In Cur Deus homo? (Why Did God Become Human?), Anselm attempted to use logic to show why it was necessary for God to take on human flesh. It all revolved around the feudal legal system of medieval Europe. In this system of justice, if a person committed a crime against someone, that person was required to make satisfaction to the victim of the crime. The word we would use today would be restitution. But the fine and restitution the perpetrator had to pay in the feudal system didn’t depend on the nature of the crime. Its financial demands depended on the status of the victim. If you were a serf and victimized a woman or a fellow serf, the satisfaction required was fairly minor. But if your crime was against the nobility, then the law demanded an exorbitant penalty.
Anselm saw this as an analogy to what happened in the Fall. When Adam sinned, he carried the whole of subsequent humanity in his loins, which meant that both he and the rest of us human beings owed satisfaction to his (and our) victim. The problem was that in the Fall, sin was not perpetrated against another person; it was against almighty God. Having a king as our victim would have been bad enough, but having God as the victim of our sin required a proportional satisfaction. No human being could ever pay the boundless price against an infinite God. The only suitable penalty, then, was death.

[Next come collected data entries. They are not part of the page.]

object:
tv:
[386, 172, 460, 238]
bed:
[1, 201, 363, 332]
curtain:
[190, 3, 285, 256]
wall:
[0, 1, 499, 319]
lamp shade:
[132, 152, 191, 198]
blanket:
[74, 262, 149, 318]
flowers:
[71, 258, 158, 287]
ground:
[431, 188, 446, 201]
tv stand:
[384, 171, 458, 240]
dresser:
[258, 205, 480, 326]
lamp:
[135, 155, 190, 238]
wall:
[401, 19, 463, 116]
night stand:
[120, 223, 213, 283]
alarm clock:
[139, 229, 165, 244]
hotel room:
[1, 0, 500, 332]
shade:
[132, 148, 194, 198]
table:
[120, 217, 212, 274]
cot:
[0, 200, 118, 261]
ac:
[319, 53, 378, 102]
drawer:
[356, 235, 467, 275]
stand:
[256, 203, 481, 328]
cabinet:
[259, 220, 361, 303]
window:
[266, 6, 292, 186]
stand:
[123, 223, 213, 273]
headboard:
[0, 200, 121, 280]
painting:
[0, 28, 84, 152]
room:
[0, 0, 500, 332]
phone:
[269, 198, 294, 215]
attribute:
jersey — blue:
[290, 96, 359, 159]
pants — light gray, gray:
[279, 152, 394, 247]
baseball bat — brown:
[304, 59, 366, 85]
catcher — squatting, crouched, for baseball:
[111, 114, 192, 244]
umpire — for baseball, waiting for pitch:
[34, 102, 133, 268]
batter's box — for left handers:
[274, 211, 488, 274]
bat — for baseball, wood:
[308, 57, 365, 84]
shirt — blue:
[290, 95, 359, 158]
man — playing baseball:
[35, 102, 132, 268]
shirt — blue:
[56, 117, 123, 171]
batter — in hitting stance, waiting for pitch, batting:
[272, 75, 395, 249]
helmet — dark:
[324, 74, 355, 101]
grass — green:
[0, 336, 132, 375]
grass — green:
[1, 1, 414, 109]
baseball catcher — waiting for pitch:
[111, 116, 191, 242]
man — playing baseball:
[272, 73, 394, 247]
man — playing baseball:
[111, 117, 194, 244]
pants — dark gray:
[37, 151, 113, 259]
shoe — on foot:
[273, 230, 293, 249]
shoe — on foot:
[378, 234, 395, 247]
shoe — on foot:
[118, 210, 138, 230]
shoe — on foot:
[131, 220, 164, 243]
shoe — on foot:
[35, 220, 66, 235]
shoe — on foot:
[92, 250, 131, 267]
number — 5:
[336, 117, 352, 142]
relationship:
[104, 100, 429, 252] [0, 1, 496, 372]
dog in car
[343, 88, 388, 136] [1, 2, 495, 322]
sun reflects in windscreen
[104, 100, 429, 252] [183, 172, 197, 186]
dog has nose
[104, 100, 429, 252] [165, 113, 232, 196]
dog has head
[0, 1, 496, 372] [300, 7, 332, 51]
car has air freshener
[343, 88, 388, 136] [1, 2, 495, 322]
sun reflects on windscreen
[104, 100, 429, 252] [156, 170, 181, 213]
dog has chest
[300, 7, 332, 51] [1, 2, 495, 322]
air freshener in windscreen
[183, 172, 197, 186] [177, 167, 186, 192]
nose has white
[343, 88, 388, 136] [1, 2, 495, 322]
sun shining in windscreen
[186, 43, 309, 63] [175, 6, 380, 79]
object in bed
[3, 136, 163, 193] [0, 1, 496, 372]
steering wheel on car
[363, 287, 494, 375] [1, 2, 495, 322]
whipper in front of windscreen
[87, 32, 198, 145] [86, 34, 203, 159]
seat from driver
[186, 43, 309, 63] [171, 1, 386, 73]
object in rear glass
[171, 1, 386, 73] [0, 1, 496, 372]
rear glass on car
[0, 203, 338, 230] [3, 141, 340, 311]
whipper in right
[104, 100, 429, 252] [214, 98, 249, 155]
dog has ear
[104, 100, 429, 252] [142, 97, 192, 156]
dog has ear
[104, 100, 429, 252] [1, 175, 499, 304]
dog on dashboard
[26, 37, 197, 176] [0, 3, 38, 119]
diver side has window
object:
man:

But God, who is the immortal, invisible, God only wise, is also the God of grace and mercy. God wanted a return to the right relationship he had established in the garden, so satisfaction had to be paid. The only way to make it happen was by becoming a perfect blend: a God-Man. In Jesus of Nazareth, Emmanuel, God-With-Us, God offered up his own perfect, sinless life on behalf of every human being who had sprung bent and broken from Adam’s loins. The fine was paid. The satisfaction met. All because the Deus became the Homo in the title of Anselm’s work, whose atonement theory rendered moot all others to that point.
Perhaps more interesting is Anselm’s ontological proof of the existence of God. After his fellow monks suggested the topic and having wrestled with it night and day to the point of missing meals, he was certain he could find a way to prove God’s existence just from thinking about thinking. Ontology is thinking about being, so Anselm’s proof had to do with God’s Being. Here’s how the argument runs:
He’s properly regarded as one of the great doctors of the church, those teachers who helped Christianity plumb the depths of doctrine, Scripture, and a daily life of faith.
Your mind is able to conceive of a being than which nothing greater can be conceived. (Yeah, that’s an awkward sentence. But it’s Anselm. Just deal with it.) That being can’t merely exist in your thoughts; it has to be real as well. If it were just in your mind, there would have to be a greater being that existed in reality. That would contradict the original greatest being you conceived. That means this being has to be real both in your mind and in reality. And, brushing off the chalk dust from his hands, that, Anselm said, is God.
Anselm’s proof has led to gallons of ink being spilled on reams of paper through the century as other thinkers took issue with what he’d argued. Right or wrong, it’s the supreme example of how an entire era of Christian thinkers we call the Schoolmen or Scholastics attempted to understand Christian doctrine. Anselm tried to ground even the most complicated reasoning in faith. He died in 1109 and is buried at Canterbury. He’s properly regarded as one of the great doctors of the church, those teachers who helped Christianity plumb the depths of doctrine, Scripture, and a daily life of faith.